The logic of telco M&As

Metaratings
27 Apr 2015
00:00

Hutchison acquired O2. BT acquired EE. Years ago Hutchison sold Orange that is a part of EE, and BT divested O2. Nokia acquires Alcatel-Lucent and becomes the second largest network vendor, i.e. a business it planned to divest for some years. These are just some examples, but what does it tell about telco business and its long term planning?

Let’s take a look at some history. The former incumbent BT had one of the first mobile networks in the UK, Cellnet. It was first a joint-venture and then a wholly-owned BT subsidiary. In 2001 BT decided to spin it out and it became O2. And then in 2005 Telefónica acquired it. Now Hutchison (that also has “3” in the UK) has acquired O2.

Hutchison acquired a local operator in the UK in 1994 and re-branded it as Orange. Then it came a part of Mannesmann (that was later acquired by Vodafone) until France Telecom acquired it in 2000. In 2013 France Telecom was re-branded as Orange. Orange UK merged with T-Mobile in 2010 and it was branded as EE. Now we could say BT acquired a business that Hutchison started in the UK and Hutchison acquired a business that BT started in the UK.

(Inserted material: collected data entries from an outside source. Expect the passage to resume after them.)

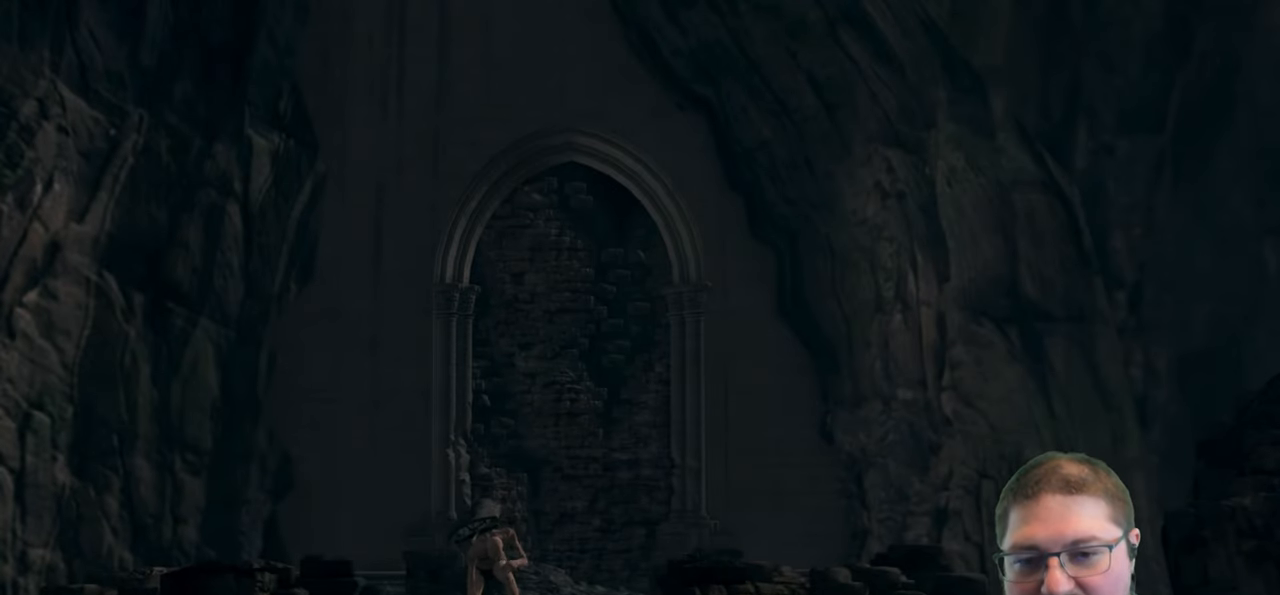
{"buttons": [], "left_stick": "center", "right_stick": "center", "events": []}
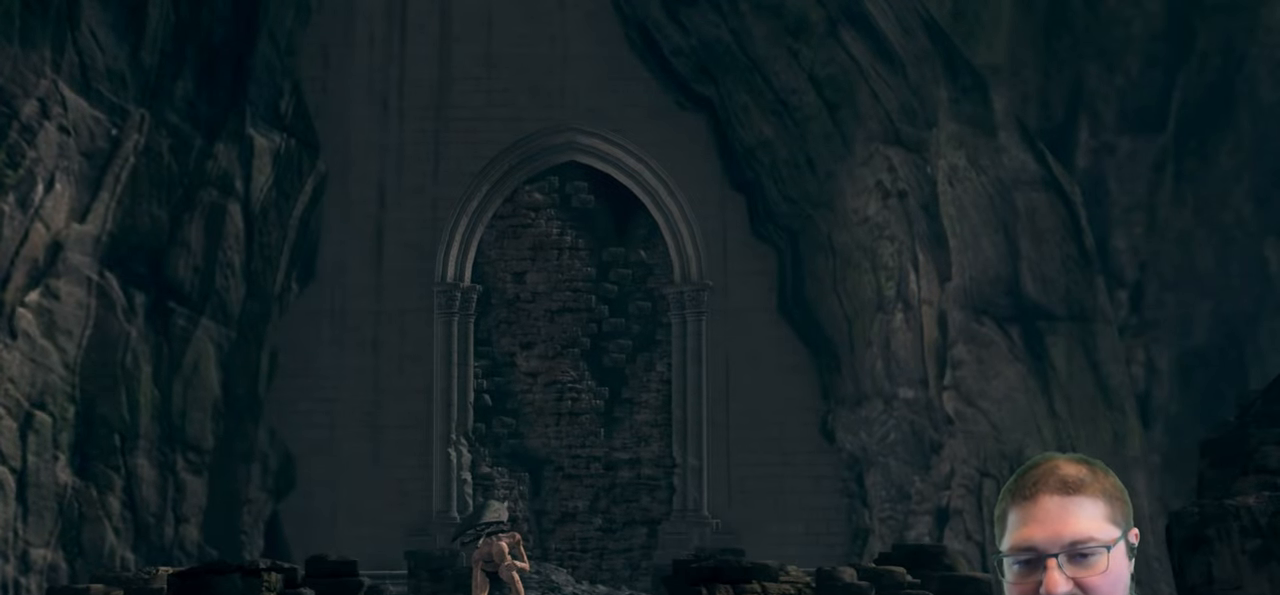
{"buttons": [], "left_stick": "center", "right_stick": "center", "events": []}
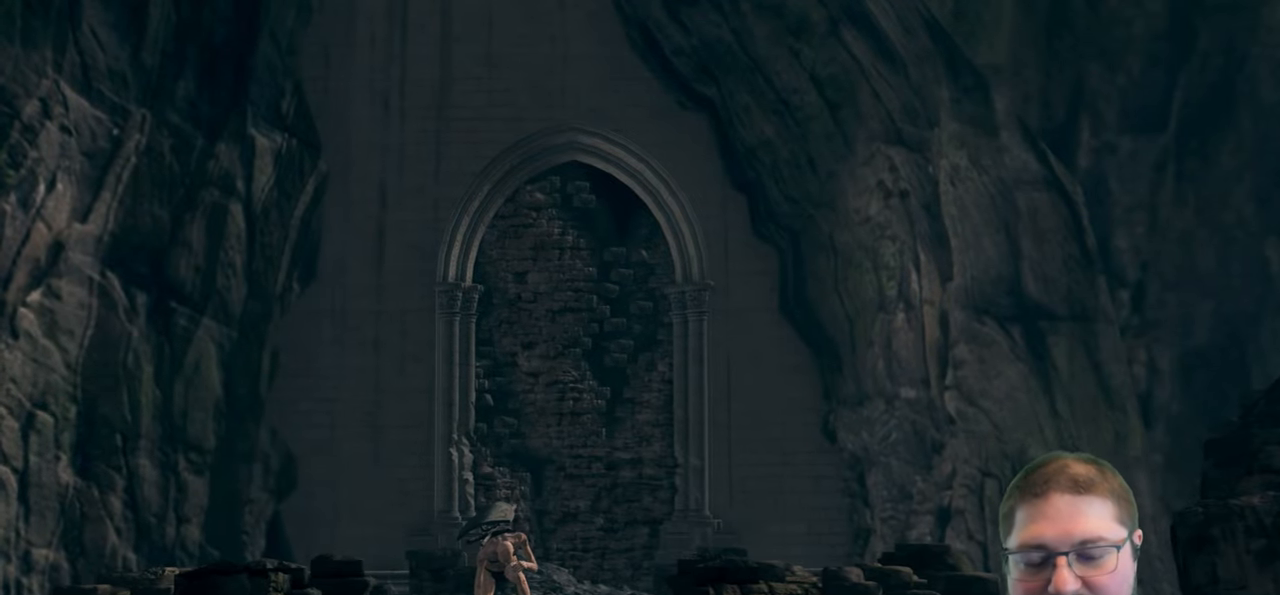
{"buttons": [], "left_stick": "center", "right_stick": "center", "events": [[150, "START", "down"], [250, "START", "up"]]}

Alcatel and Lucent have long roots in their home countries, France and the USA. Lucent’s roots are in AT&T and the legendary Bell Labs. They had an important role to build telephone networks in those countries. In 1980’s and 1990’s telecom competition opened, regulation changes and mobile networks emerged. It also meant many changes for these companies.

Alcatel and Lucent started to lose business after the de-regulation and competition, but Nokia’s significant network business only started from it. In early 1990’s Nokia was an unknown small player and it had to, for example, cooperate for GSM base stations with Alcatel to get some credibility, but in the end Nokia made its own base stations, and became more successful than Alcatel in that business. Then Alcatel and Lucent had to merge in 2006, but it has been very difficult to get its business to profitability. Even in late 1990’s incumbent operators (e.g. BT and France Telecom) hesitated to buy networks from a newcomer, Nokia.

In 2006 Nokia was the leading mobile phone company and it saw more future in mobile phones than networks. Nokia decided to move its network business to a new joint-venture with Siemens that also wanted to get rid of the network business. Then Nokia’s phone business collapsed and Siemens wanted to fully get rid of the network business, and Nokia bought the JV in 2013 and two months later sold its phone business to Microsoft. And who knows to whom Microsoft will sell it next.

Nokia will become the second largest network vendor after the Alcatel-Lucent acquisition. It competes especially with Ericsson that has had a much more consistent strategy; the vendor has done networks for over 100 years. BT and Hutchison compete with Vodafone that has had much more consistent strategy in mobile services.

What can we conclude from this? Do these M&A’s have any logic to them? There have been several external factors for these decisions: 1) de-regulation and mobile networks changes the business in 1990’s, and it also meant fast growth in mobile business, 2) 3G license auctions became very expensive to some operators and they had to re-consider their resources in early 2000’s, 3) fixed-mobile has been a kind of long term opportunity but it hasn’t really been realized, 4) Apple changed the mobile phone business rules in 2007, 5) now companies look for synergies in mobile and fixed network investments, and IP technology also means many components of those networks are common.

We can see that companies have had good reasons for divestments, mergers and acquisitions. But at the same time we can say that they haven’t brought any significant difference compared to companies that have had much more consistent strategy. It would require much more analysis to make more exact conclusions from these different strategies, and maybe it is a good topic for academic and strategy consulting research.

But at least this history raises some questions over how much value short-term moves (often done for the finance market) actually create, compared to longer-term consistent strategies. Hopefully someone will publish more research on the strategies of these companies.